_Supplied passage_.
[Deep Learning Series] Understanding Backpropagation

The Process by Which Neural Networks Adjust Values to Reduce Errors

Jul 19, 2018

[Deep Learning Series] Understanding Backpropagation

In this post, following the previous post, I want to learn about Backpropagation. As explained earlier, because this algorithm made learning in Multi Layer Networks known to be possible, the Neural Network academic community, which was in a dark age, received attention again.

What is Backpropagation?

Backpropagation is one of the common algorithms for training Artificial Neural Networks today. Directly translating to Korean means 역전파 (reverse propagation). It’s an algorithm that calculates how much difference there is between the target value you want to obtain and the output actually calculated by the model, then propagates that error value back while updating variables each node has.

Fortunately, up to here it’s intuitively understandable, but I was curious about the principles of the following 2 things:

How to update variables like weight or bias that each node has?
In Multi Layer Networks, variables each node or layer has are all different - how can you know how much to change those values?

Fortunately, these problems can apparently be solved using a rule called Chain Rule. Let’s look step by step.

What is Chain Rule?

Chain Rule, also called the chain rule of differentiation. This isn’t taught in high school but learned in college mathematics, so I, who only learned discrete mathematics in college, had a hard time understanding. Let’s first look at the definition.

When functions $f, g$ exist, if $f$ and $g$ are both differentiable and $F = f(g(x)) = f \circ g$ is a defined composite function, then $F$ is differentiable.

At this time $F'(x) = f'(g(x)) \centerdot g'(x)$ .

If we say $t = g(x)$ , then $\frac{dy}{dx} = \frac{dt}{dx} \frac{dy}{dt}$ holds.

Looking at the definition, you might wonder what it means. First, composite functions are just functions where other functions are given as arguments to some function. Writing it in code, you can quickly know what feeling it is.

function f(g) {
  return g * 3;
}
function g(x) {
  return x + 1;
}

const x = 3;
let F = f(g(x));
// F = 12

Then what does it mean to be differentiable? If you understand differentiation as something like finding slopes between x and x', you might think “why find slopes in composite functions or whatever?”

But saying find slopes is the same as finding change amounts. Looking at the above code, you can see that when declaring variable F, if you change values given to g, the final F value changes.

_Goal of the exercise_. In the backpropagation post, what Korean word is given as the direct translation of "Backpropagation"?

_Dataset excerpt_.
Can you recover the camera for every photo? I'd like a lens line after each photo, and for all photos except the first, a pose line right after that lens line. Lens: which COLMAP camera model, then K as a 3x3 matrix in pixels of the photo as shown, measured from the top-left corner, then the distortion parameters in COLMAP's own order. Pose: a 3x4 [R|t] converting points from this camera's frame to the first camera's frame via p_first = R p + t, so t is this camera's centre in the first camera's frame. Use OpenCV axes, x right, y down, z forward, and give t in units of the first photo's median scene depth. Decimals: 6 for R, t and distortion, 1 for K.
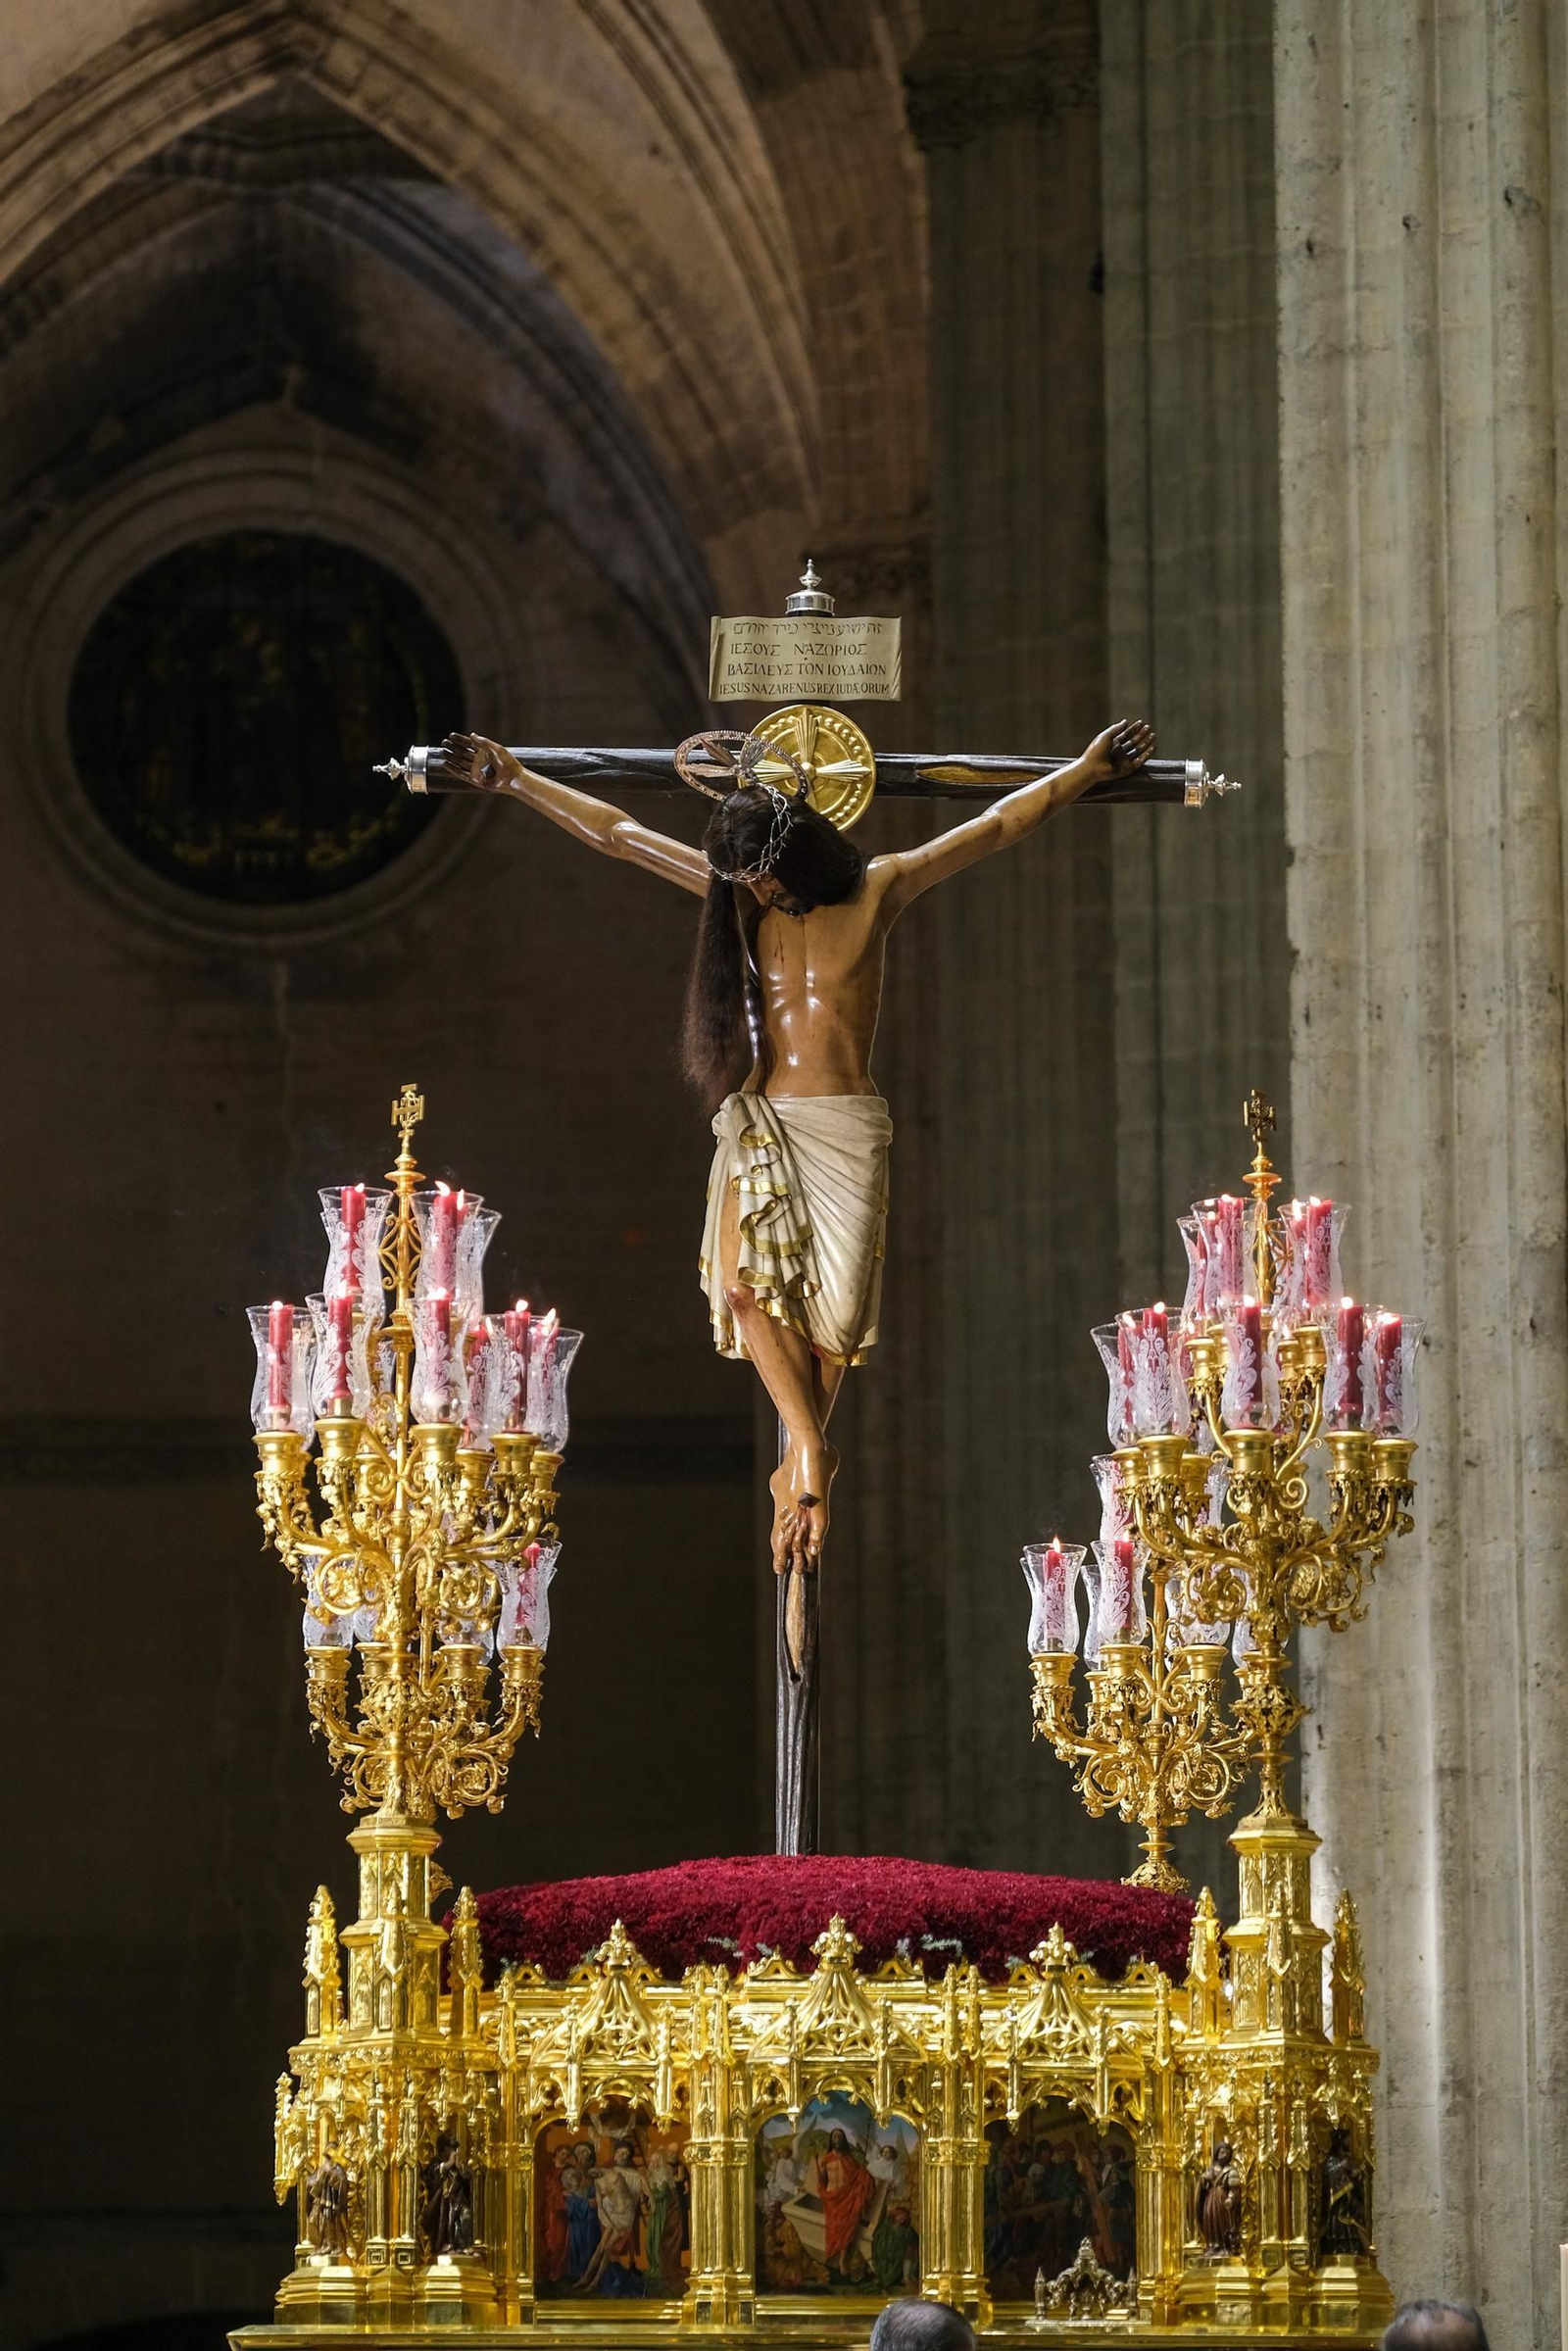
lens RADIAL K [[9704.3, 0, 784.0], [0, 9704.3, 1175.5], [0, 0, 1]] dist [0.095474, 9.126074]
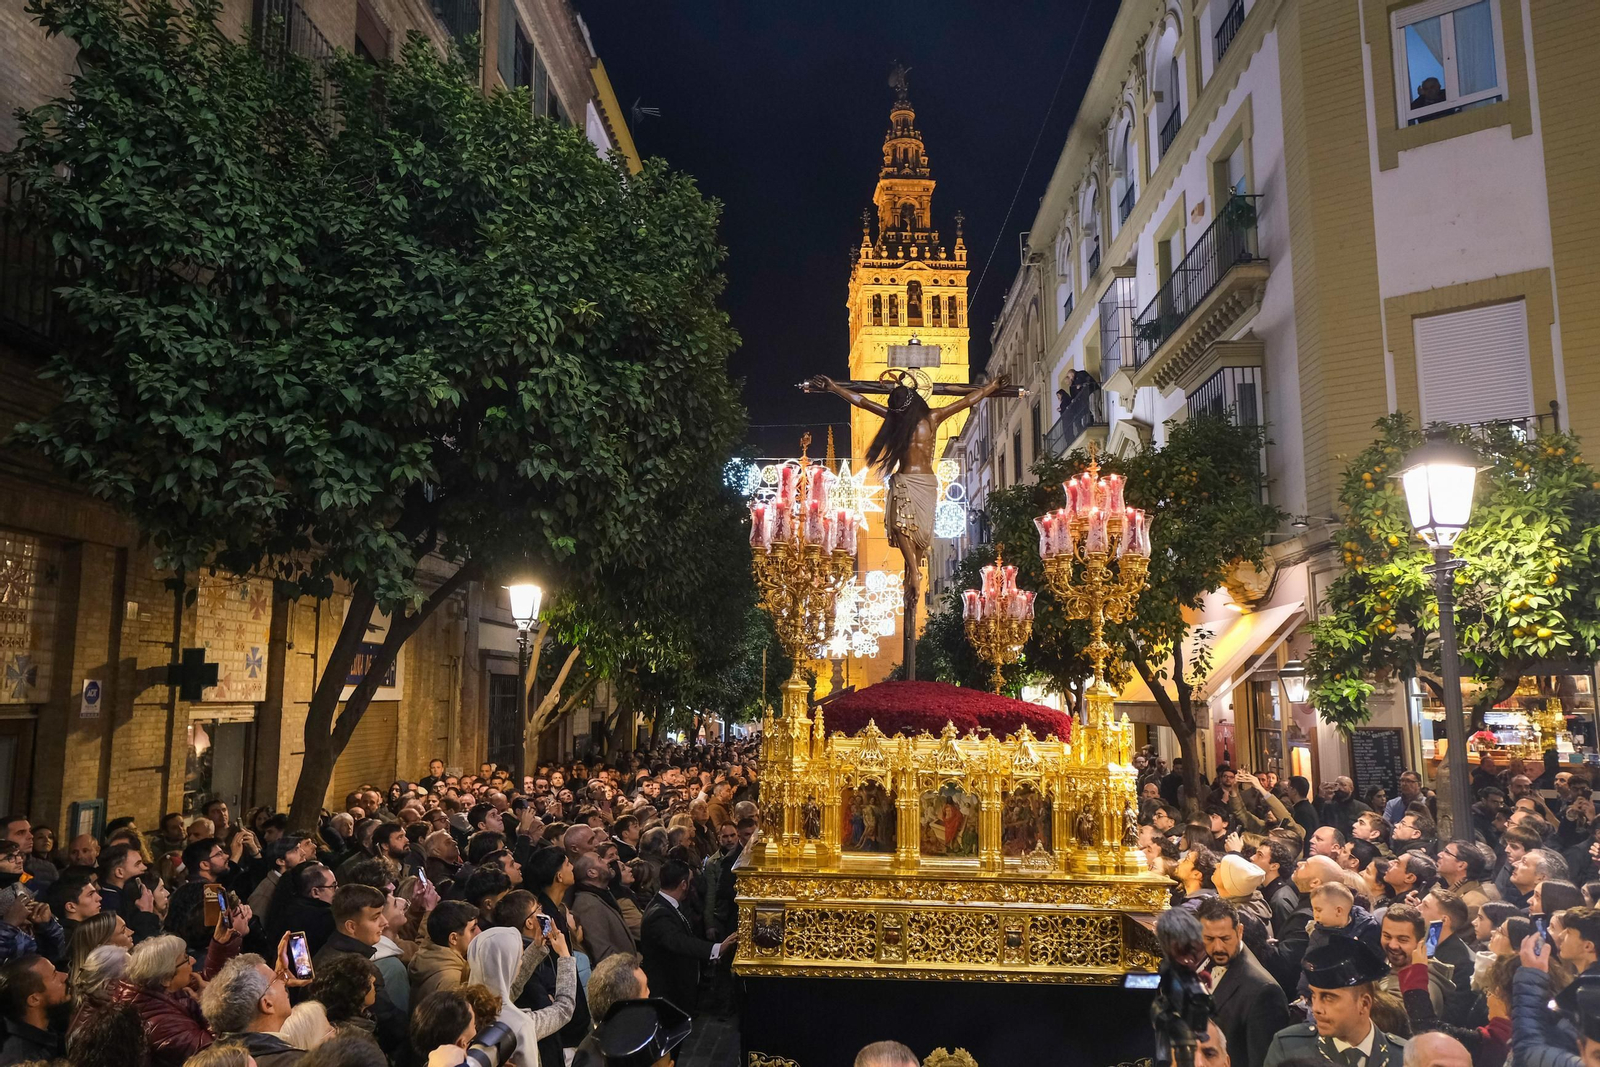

_Written answer_. 역전파 (reverse propagation)